In the cell below, get the best model from the hyperdrive experiments and display all the properties of the model.

get_best_run_by_primary_metric: Find and return the "Run" instance that corresponds to the best performing run amongst all child runs. The best performing run is identified solely based on the primary metric parameter specified in the HyperDriveConfig. The PrimaryMetricGoal governs whether the minimum or maximum of the primary metric is used.  Only one of the runs is returned, even if several of the Runs launched by this HyperDrive run reached the same best metric.

In [13]:
best_run = ids_hyperdrive_run.get_best_run_by_primary_metric()
best_run_metrics = best_run.get_metrics()
parameter_values = best_run.get_details()['runDefinition']
print("\n Best run definition parameter values:", parameter_values)
print("\n ********************************************************")
print('\n Best Run Id: ', best_run.id)
print('\n Accuracy:', best_run_metrics['Accuracy'])

best_run


 Best run definition parameter values: {'script': 'NetworkdataClassifier.py', 'command': '', 'useAbsolutePath': False, 'arguments': ['--criterion', 'gini', '--max_depth', '90'], 'sourceDirectoryDataStore': None, 'framework': 'Python', 'communicator': 'None', 'target': 'cpucluster', 'dataReferences': {}, 'data': {}, 'outputData': {}, 'jobName': None, 'maxRunDurationSeconds': 2592000, 'nodeCount': 1, 'priority': None, 'credentialPassthrough': False, 'identity': None, 'environment': {'name': 'sklearn-env', 'version': 'Autosave_2021-04-11T07:01:55Z_9f0258f4', 'python': {'interpreterPath': 'python', 'userManagedDependencies': False, 'condaDependencies': {'dependencies': ['python=3.6.2', 'scikit-learn', {'pip': ['azureml-defaults']}], 'name': 'azureml_59abd4256ad8e6688a4dc7593ce35cbc'}, 'baseCondaEnvironment': None}, 'environmentVariables': {'EXAMPLE_ENV_VAR': 'EXAMPLE_VALUE'}, 'docker': {'baseImage': 'mcr.microsoft.com/azureml/intelmpi2018.3-ubuntu16.04:20210301.v1', 'platform': {'os': 'Li

Experiment,Id,Type,Status,Details Page,Docs Page
vrk_ids_exp,HD_7687baef-6a88-4b85-8d75-88219e467a20_2,azureml.scriptrun,Completed,Link to Azure Machine Learning studio,Link to Documentation


In [16]:
# Retrieve and save your best hyper ddrive model.

import joblib
#Save the best model
if "hyperdrive_bestmdl" not in os.listdir():
    os.mkdir("./hyperdrive_bestmdl")
    
vrk_ids_mdl = best_run.register_model(model_name='vrk_ids_mdl', model_path='outputs')



## Model Deployment

Remember you have to deploy only one of the two models you trained. Perform the steps in the rest of this notebook only if you wish to deploy this model.

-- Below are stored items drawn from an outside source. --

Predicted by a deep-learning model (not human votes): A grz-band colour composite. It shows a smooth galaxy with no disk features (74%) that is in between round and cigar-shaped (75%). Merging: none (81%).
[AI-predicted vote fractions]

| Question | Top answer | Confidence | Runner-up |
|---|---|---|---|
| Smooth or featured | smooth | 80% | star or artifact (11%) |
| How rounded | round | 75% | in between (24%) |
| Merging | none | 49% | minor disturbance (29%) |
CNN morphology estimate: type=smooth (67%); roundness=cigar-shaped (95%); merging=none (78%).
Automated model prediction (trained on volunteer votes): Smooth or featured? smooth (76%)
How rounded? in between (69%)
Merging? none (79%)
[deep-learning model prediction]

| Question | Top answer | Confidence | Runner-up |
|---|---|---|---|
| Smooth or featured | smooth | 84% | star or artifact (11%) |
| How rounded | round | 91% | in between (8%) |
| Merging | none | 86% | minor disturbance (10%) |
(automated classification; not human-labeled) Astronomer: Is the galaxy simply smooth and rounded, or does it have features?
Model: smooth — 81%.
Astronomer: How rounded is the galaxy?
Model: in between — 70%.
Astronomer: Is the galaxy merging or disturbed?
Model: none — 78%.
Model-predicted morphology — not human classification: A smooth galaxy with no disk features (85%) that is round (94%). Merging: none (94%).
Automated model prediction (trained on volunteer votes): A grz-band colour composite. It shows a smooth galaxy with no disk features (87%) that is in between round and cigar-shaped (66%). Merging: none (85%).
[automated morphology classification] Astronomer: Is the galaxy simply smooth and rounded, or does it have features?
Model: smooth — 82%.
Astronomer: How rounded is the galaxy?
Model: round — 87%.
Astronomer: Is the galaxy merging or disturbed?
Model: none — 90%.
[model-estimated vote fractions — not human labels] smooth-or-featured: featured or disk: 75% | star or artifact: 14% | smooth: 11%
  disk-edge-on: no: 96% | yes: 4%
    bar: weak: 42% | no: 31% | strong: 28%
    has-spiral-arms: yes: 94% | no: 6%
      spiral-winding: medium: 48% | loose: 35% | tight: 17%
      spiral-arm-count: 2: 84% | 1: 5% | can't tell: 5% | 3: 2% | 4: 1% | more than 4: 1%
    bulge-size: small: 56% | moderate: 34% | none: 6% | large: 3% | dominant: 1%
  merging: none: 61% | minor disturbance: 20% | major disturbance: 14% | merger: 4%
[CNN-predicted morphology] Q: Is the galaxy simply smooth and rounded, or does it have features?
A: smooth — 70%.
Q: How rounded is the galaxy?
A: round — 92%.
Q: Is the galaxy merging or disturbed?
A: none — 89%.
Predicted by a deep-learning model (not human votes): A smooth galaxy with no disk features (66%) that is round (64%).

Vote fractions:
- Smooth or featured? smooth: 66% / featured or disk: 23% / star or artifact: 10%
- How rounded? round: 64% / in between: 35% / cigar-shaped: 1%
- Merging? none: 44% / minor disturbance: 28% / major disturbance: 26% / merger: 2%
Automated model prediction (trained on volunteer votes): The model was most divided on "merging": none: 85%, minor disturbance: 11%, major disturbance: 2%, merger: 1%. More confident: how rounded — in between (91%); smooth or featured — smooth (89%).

Following are steps are model deployment:
1. Register the model for operalization.
2. Prepare an entry script.
3. Prepare an inference configuration.
4. Choose a compute target.
5. Deploy the model to the compute target.
6. Test the resulting webservice.


#### Step1: Register Model: 
Register a model for operationalization.

register_model(model_name, model_path=None, tags=None, properties=None, model_framework=None, model_framework_version=None, description=None, datasets=None, sample_input_dataset=None, sample_output_dataset=None, resource_configuration=None, **kwargs)

Above function all are input parameters. Here model_path is best model is stored in file "outputs/vrk_ids_model.joblib"

In [12]:
vrk_ids_mdl = best_run.register_model(model_name='vrk_ids_mdl', model_path='outputs')

#### Step2: Prepare an entry script: 

An inference configuration describes how to set up the web-service containing your model. It's used later, when you deploy the model. The entry script receives data submitted to a deployed web service and passes it to the model. It then takes the response returned by the model and returns that to the client. The script is specific to your model. It must understand the data that the model expects and returns.

The two things you need to accomplish in your entry script are:

Loading your model (using a function called init())
Running your model on input data (using a function called run())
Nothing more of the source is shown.